Clinicians may face their own personal impediments in device deactivation. With informed consent, deactivating an ICD at end of life is a legal and ethical intervention. Some clinicians may be uncomfortable with the patient's informed choice. If the patient wants the device to be turned off, or conversely, left on, at the end of life and the physician disagrees with this informed choice, the physician may refer the patient to another physician to fulfill the request.
Finally, the authors would like to suggest the development of detailed recommendations on ICD management at the end of life, so that clinicians may have productive conversations with patients and their families about the possibility of device deactivation. Patients should be informed that other advance directives or DNR orders may not cover their implanted device. If they opt for device deactivation at end of life, this should be put in writing in an informed consent.
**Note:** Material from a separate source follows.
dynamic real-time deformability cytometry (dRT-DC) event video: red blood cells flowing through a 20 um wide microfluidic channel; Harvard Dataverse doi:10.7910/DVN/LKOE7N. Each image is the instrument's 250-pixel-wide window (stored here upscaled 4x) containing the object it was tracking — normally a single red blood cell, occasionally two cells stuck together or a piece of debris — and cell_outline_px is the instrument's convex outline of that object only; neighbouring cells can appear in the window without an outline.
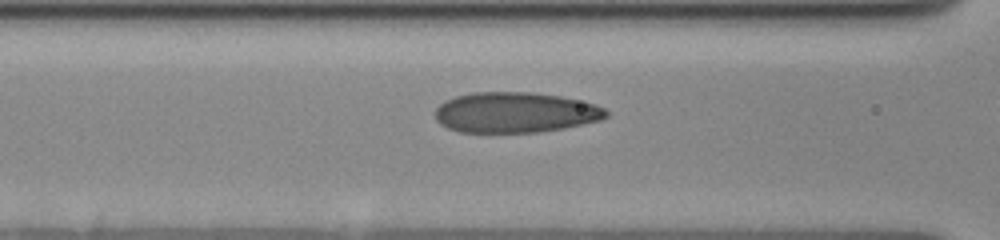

A doughnut magnet should be provided to every care setting when patients with ICDs may be cared for at the end of life, such as residential hospices, palliative care units, cardiology wards, home hospice programs, and all staff educated about how to use them and how to access them in emergency.
Furthermore, the topic should be revisited periodically and certainly whenever the patient's health changes substantially. It is hoped that clinicians will continue to address this important issue and help inform patients to make the choices that best serve them and reflect their own values and preferences.